● DIRECTIONS
1: Rewrite everything in the ink-jet head excerpt from "Japanese Laid-Open Patent" down to "parts are arranged.", putting "stacked piezoelectric element" in place of "layered piezoelectric element".
2: Using the ink-jet head excerpt, decide whether each statement below agrees with it. Answer yes or no, and quote the words of the excerpt that decide it.
(a) The common electrode extends from the driving parts on both ends.
(b) To increase recording speed, the number of nozzles of a head is increased in the secondary scanning direction.
(c) The diaphragm is deformed by the displacement of the layered piezoelectric element in the d31 direction.
3: Pick up the ink-jet head excerpt after its final sentence and continue it.

As an ink-jet head, a so-called piezoelectric ink-jet head is well known. The piezoelectric ink-jet head employs a piezoelectric body, particularly a layered piezoelectric body of alternate layers of piezoelectric layers and internal electrodes, as a pressure generation part generating pressure for pressurizing ink in a liquid chamber. An elastically deformable diaphragm forming a wall face of the liquid chamber is deformed by the displacement of the layered piezoelectric element in the d33 direction, so that the volume/pressure inside the liquid chamber is changed, thereby ejecting ink droplets.
Japanese Laid-Open Patent Application No. 10-286951 discloses an ink-jet head using such a layered piezoelectric element. In this ink-jet head, grooves are formed in part of a layered piezoelectric element having an external electrode formed as individual electrodes on one side and a common external electrode formed on the other side, so that a plurality of driving parts (driving channels) are formed between non-driving parts formed on both ends. The common electrode of the layered piezoelectric element extends from the non-driving parts on both ends in the directions in which the driving parts are arranged.
In recent years, the ink-jet recording apparatus has been required to perform image recording with higher quality at higher speeds. In order to increase recording speed, the number of nozzles of a head is increased in the secondary scanning direction so that a single scan of a carriage in the primary scanning direction has a larger width in the secondary scanning direction in printing.

● DATASET ROWS

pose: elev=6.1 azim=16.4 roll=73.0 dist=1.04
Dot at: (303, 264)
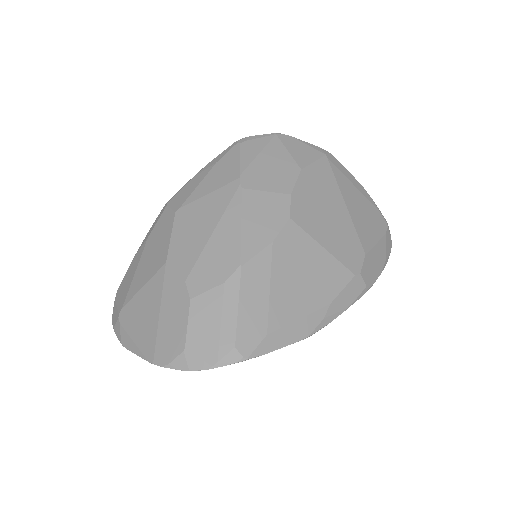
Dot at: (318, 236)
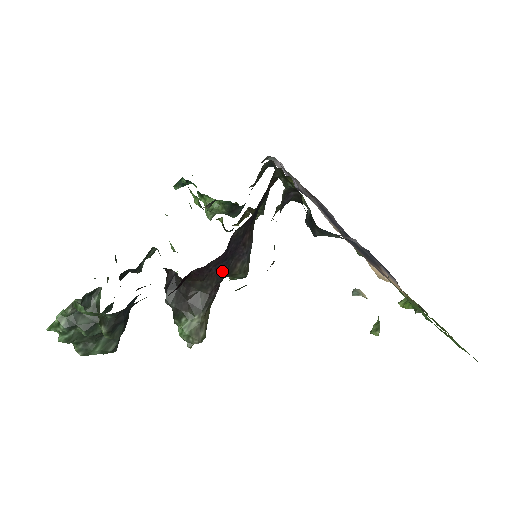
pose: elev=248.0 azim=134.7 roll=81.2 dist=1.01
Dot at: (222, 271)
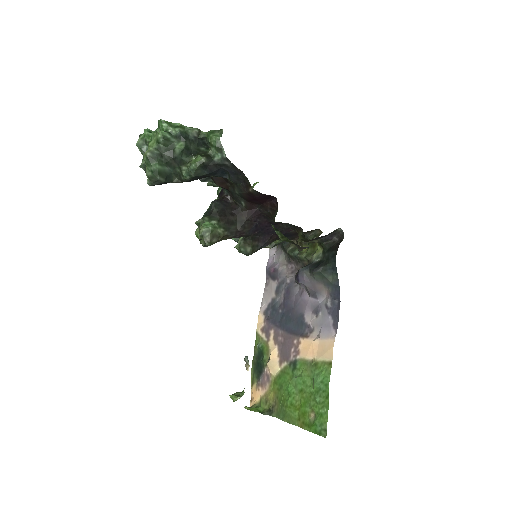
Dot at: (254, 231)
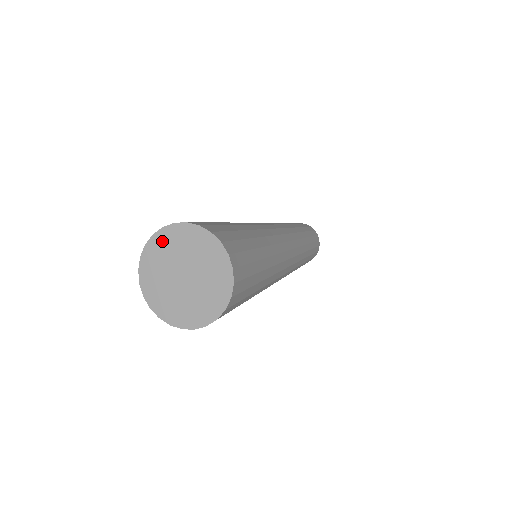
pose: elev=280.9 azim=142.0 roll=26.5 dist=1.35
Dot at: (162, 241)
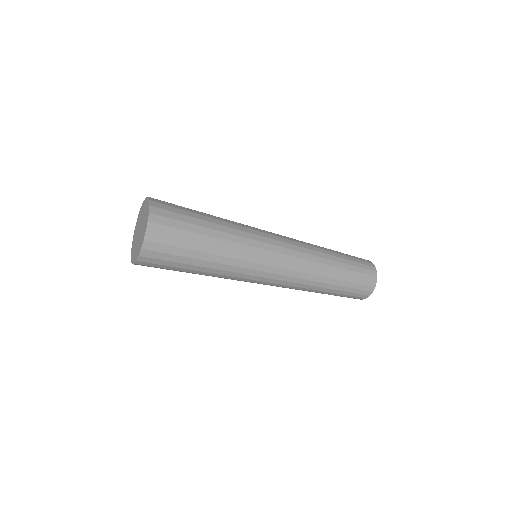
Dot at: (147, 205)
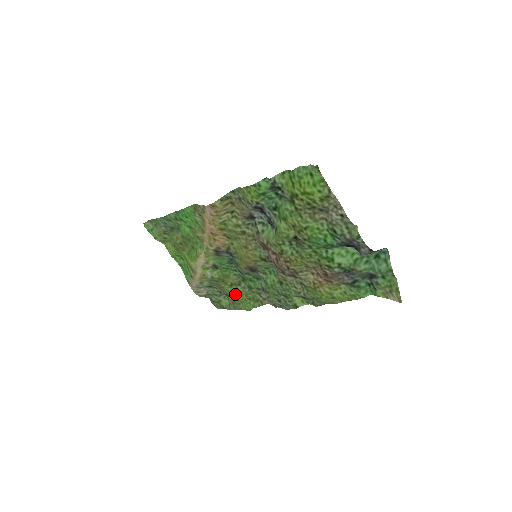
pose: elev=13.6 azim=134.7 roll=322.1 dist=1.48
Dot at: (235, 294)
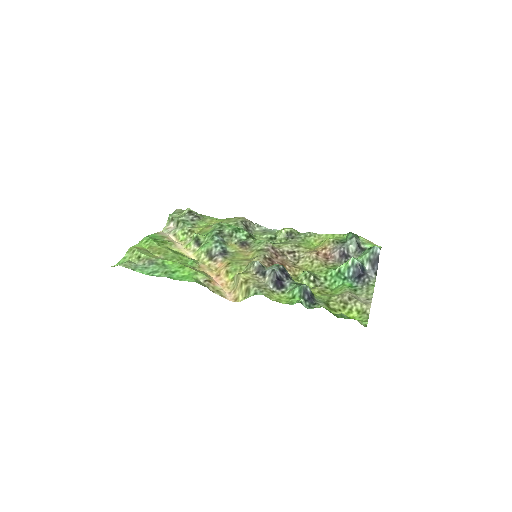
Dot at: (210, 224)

--

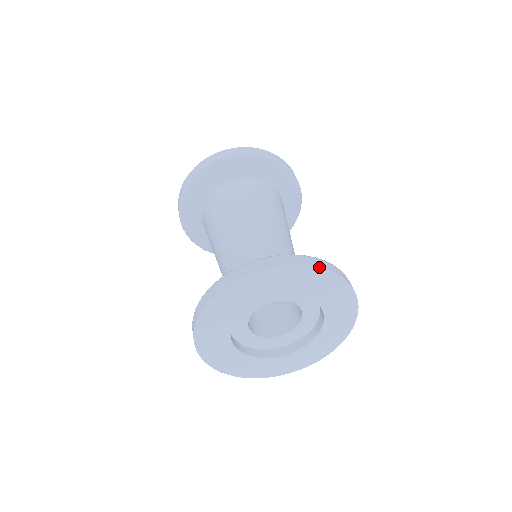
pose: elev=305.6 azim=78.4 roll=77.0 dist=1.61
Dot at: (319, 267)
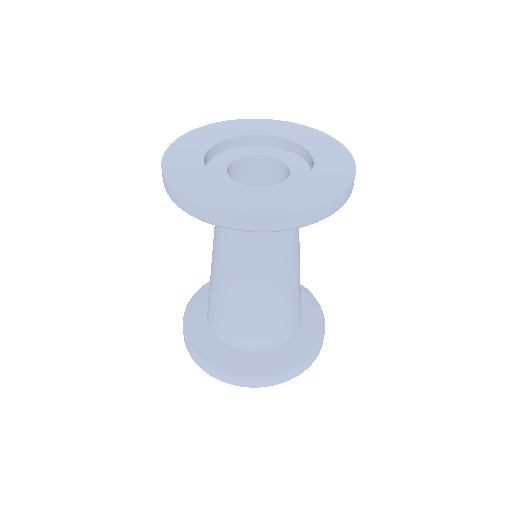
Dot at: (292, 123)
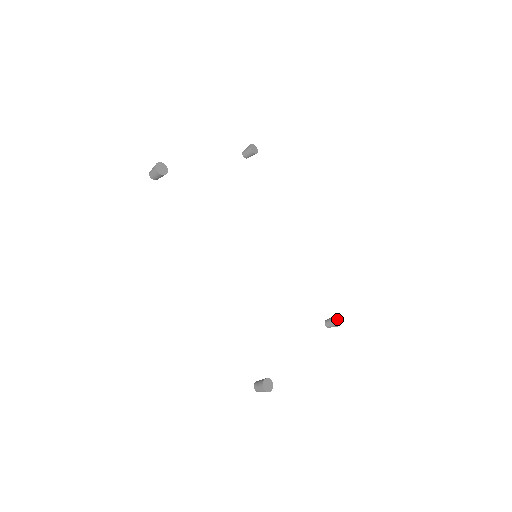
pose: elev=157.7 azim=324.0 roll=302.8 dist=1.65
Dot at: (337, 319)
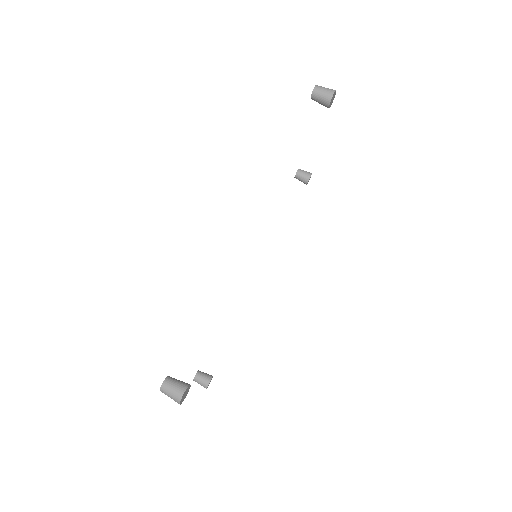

* * *

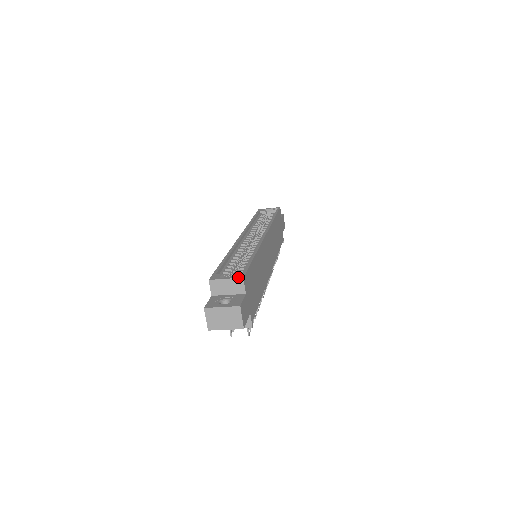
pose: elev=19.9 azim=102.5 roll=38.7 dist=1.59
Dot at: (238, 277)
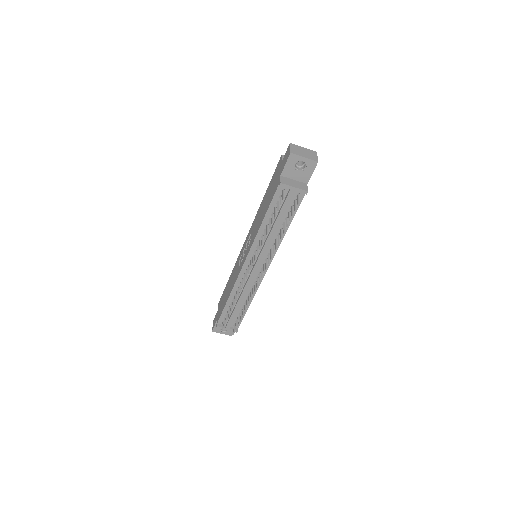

● THE ANSWERS
1:
Japanese Laid-Open Patent Application No. 10-286951 discloses an ink-jet head using such a stacked piezoelectric element. In this ink-jet head, grooves are formed in part of a stacked piezoelectric element having an external electrode formed as individual electrodes on one side and a common external electrode formed on the other side, so that a plurality of driving parts (driving channels) are formed between non-driving parts formed on both ends. The common electrode of the stacked piezoelectric element extends from the non-driving parts on both ends in the directions in which the driving parts are arranged.

2:
(a) No: "The common electrode of the layered piezoelectric element extends from the non-driving parts on both ends"
(b) Yes: "In order to increase recording speed, the number of nozzles of a head is increased in the secondary scanning direction"
(c) No: "deformed by the displacement of the layered piezoelectric element in the d33 direction"

3:
However, in the case of extending the common electrode of the driving parts of the layered piezoelectric element from the non-driving parts on both longitudinal ends thereof as in the above-described ink-jet head, when the layered piezoelectric element is elongated so as to increase the number of driving parts (driving channels) for the purpose of increasing recording speed, the length of conduction from the common electrode extension parts (non-driving parts) to each of the driving channels increases as the number of driving channels increases. As a result, the resistance of the common electrode increases. Particularly, in the case of forming a plurality of driving parts by performing half-cutting on the layered piezoelectric element, the ungrooved remaining part serves as the common external electrode, so that the long narrow part increases the resistance of the common electrode.
The time constant of a driving voltage applied to a driving channel in the case of driving all the driving channels is different from that in the case of driving only one of the driving channels.
The time constant of the driving voltage increases as the number of driving channels increases. Further, the degree of such increase becomes greater as the resistance of the common electrode increases.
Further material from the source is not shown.